March 9, 2006
Encinitas, CA
He told me he would stop giving me pills when my eyes started watering when I woke up. He said this was a sure sign of addiction. My eyes have been watering for a month at least but he hasn’t noticed, or if he has he hasn’t said anything yet.
He lives in the garage at his mother’s house. It is a separate building and soundproofed, so even though it’s at his mother’s house there is more privacy than at my apartment, so most nights we sleep here. It is always dark when we wake up because there are no windows, and I look at this as something positive.
We have to go into his mother’s house to get coffee. Because of this, I have to wait for him to get up. Last night I couldn’t sleep and I’m especially tired. He takes a long time to get fully awake. He, like me, always does it slow. He’s the kind of person who you shouldn’t talk to in the mornings until he’s good and ready. I forget this today, and soon we are arguing.
“Look at your eyes!” he screams at me. “Watering like a fucking junky.”
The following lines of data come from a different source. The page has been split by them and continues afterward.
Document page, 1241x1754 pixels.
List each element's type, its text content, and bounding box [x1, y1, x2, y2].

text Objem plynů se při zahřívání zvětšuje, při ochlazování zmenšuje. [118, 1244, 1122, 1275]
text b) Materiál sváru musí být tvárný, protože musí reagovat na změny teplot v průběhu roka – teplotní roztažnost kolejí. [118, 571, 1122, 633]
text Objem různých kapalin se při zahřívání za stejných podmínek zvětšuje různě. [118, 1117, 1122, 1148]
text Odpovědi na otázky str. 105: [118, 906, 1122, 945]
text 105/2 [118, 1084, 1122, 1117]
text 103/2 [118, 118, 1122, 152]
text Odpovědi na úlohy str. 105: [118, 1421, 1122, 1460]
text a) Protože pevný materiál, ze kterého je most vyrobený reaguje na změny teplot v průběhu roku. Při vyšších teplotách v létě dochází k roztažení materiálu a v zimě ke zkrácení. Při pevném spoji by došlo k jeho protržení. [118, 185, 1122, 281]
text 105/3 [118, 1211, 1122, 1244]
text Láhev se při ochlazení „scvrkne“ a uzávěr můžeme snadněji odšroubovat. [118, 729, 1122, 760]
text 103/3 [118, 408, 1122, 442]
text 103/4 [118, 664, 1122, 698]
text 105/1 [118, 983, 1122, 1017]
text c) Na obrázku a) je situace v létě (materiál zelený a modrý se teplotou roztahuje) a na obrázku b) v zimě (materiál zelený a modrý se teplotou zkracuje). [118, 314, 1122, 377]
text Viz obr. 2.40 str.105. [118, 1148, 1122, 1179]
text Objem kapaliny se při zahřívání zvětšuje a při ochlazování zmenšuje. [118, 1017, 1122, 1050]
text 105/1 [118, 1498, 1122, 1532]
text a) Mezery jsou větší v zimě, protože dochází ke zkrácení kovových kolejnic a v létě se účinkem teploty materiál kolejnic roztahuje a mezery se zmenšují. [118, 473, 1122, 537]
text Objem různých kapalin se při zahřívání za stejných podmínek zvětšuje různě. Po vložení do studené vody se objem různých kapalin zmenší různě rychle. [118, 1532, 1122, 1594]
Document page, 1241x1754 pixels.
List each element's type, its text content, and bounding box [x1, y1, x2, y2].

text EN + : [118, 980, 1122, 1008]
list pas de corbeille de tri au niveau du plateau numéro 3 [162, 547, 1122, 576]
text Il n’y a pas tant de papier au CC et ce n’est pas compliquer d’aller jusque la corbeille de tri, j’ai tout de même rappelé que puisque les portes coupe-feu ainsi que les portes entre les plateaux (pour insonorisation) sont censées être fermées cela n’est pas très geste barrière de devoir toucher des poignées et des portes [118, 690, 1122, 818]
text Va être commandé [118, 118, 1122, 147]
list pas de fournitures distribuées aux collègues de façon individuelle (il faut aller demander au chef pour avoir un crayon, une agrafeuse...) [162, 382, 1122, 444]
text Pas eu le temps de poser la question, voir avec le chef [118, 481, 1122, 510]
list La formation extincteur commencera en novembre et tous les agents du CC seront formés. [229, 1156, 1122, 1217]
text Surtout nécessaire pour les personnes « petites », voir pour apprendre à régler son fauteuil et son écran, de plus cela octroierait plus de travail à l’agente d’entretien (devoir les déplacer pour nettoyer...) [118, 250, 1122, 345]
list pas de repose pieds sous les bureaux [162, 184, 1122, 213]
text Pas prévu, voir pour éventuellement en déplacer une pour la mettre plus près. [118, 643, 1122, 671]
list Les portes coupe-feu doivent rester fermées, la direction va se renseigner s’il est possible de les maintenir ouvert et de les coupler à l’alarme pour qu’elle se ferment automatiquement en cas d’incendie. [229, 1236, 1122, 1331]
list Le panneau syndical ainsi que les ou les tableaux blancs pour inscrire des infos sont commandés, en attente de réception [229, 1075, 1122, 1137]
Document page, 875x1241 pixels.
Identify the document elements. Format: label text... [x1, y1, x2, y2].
I don’t think about the fact that if I am a junky, then he is really a junky. I don’t think anything logical like that. Instead, something in me snaps, and I am throwing things, CD cases and the wine bottles from the night before, and the wine bottles from the night before that, and they are all exploding against the wall, pop pop pop. He grabs my shoulder to get me to stop. He doesn’t mean to be rough, but his fingers are rough anyway because of how I am moving. His fingers feel the way they used to with the boyfriend who was two boyfriends before him, the one I had to get a restraining order against, and the strength behind the fingertips splinters something and suddenly I am on my back nearly choking, and everything is evil, and I am dying, and I can’t feel my legs or my arms.
“Breathe,” he says, and strokes my hair. I want to swat him away but I can’t. He puts a Xanax between my fingertips and I take it to my mouth and chew it up and soon everything slows down enough for me to see straight again.